**Task item:**
Among the lines below, tally those holding the string "hematoxylin" and give the total only.

**Records shown:**
################

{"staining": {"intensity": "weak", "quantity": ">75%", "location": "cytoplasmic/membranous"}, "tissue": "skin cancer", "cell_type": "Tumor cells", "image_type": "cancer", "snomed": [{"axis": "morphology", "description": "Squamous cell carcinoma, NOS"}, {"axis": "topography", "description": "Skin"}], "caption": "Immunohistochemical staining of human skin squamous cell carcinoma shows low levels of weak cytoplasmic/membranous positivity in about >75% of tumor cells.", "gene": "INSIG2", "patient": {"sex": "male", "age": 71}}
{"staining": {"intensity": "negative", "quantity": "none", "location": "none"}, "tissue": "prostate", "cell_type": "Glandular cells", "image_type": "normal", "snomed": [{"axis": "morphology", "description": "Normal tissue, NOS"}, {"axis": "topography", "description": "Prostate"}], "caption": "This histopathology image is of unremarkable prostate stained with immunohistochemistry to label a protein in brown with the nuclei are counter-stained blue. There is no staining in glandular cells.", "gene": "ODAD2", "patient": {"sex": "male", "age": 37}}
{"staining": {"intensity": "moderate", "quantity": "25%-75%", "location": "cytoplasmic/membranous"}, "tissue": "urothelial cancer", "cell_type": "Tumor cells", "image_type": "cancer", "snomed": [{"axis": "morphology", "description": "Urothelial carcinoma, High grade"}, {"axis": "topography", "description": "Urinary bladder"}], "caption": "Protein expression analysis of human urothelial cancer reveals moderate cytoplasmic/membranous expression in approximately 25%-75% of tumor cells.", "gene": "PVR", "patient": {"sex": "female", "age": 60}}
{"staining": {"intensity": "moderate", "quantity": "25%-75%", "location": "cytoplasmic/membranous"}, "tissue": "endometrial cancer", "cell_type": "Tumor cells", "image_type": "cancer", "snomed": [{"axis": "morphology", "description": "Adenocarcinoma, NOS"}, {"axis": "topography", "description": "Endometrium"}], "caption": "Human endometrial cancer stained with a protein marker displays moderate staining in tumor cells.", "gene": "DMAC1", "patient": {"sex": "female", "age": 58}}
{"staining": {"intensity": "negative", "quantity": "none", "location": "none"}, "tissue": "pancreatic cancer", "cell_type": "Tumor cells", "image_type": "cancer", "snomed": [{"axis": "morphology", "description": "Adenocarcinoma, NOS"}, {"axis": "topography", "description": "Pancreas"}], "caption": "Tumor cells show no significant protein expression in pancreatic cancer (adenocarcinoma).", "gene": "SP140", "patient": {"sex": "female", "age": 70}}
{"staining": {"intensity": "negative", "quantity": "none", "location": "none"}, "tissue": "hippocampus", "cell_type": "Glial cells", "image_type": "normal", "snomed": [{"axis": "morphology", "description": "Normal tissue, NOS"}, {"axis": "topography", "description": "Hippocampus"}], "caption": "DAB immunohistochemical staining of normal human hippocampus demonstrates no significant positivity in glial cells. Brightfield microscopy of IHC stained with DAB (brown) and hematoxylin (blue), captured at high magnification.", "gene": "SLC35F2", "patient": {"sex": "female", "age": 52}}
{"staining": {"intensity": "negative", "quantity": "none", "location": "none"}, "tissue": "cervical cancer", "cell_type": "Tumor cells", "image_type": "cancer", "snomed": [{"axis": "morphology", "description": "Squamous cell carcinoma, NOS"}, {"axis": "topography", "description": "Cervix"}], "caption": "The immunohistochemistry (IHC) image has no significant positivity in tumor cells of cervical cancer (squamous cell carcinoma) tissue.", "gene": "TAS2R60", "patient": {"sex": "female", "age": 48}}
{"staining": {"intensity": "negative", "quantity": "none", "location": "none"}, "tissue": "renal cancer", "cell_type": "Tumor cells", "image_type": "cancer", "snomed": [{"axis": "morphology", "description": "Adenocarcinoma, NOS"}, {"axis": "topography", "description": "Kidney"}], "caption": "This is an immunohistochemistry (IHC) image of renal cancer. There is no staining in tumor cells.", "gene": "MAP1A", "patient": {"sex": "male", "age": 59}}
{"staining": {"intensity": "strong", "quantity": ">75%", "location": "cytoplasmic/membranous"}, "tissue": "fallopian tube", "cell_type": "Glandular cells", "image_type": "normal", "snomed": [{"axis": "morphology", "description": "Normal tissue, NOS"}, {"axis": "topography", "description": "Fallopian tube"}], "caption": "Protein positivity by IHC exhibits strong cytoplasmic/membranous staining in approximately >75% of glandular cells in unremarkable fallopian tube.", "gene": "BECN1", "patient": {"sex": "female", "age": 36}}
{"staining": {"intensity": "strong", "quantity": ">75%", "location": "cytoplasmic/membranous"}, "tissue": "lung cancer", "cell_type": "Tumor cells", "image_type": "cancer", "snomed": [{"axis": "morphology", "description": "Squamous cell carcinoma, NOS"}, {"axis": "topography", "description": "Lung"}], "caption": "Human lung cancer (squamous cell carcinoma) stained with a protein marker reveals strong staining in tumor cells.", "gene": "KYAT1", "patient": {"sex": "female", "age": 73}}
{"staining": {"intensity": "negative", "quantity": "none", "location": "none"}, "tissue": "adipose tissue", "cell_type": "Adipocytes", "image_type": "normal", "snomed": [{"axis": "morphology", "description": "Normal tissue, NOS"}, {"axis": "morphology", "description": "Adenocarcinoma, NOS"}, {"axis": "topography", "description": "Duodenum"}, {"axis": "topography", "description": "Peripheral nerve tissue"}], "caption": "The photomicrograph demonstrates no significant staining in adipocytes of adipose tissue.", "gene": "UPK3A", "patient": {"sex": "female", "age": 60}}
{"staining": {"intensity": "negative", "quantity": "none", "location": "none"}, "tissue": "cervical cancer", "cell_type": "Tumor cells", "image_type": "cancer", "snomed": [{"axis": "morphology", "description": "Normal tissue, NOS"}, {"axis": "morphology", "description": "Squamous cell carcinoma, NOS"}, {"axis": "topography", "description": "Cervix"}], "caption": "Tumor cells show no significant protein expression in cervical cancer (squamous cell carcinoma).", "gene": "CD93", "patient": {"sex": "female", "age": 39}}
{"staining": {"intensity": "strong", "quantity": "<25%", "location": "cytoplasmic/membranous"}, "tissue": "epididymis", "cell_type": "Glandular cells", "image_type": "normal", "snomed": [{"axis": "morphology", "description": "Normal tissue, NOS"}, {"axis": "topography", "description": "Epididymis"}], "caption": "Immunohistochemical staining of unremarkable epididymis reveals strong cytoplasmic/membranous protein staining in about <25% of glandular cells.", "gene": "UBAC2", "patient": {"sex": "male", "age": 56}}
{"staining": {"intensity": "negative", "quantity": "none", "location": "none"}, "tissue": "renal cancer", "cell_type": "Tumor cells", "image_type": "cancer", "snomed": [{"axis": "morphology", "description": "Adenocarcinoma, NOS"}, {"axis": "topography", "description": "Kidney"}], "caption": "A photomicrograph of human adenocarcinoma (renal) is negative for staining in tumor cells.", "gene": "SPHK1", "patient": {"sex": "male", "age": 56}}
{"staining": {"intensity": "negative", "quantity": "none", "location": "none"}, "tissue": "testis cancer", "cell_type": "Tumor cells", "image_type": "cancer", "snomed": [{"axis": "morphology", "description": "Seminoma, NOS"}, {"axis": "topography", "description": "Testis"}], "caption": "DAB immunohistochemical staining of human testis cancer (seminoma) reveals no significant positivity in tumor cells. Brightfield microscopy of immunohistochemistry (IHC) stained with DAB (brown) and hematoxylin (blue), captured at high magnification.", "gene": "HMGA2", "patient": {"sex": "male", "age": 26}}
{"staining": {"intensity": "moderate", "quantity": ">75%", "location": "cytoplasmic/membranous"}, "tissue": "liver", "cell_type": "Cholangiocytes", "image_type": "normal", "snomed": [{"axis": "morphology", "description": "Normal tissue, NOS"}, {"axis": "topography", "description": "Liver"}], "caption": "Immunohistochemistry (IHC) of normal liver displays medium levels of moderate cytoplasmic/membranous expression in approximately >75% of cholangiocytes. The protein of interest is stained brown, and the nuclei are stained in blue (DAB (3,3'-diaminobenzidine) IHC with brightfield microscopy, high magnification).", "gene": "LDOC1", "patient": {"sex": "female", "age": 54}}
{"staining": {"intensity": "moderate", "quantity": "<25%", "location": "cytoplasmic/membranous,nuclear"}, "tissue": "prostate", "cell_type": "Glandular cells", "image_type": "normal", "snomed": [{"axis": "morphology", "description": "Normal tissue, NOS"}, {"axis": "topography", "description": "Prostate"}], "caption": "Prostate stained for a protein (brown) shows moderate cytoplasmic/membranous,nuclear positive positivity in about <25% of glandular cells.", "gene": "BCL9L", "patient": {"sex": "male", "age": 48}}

################

**Exercise response:**
2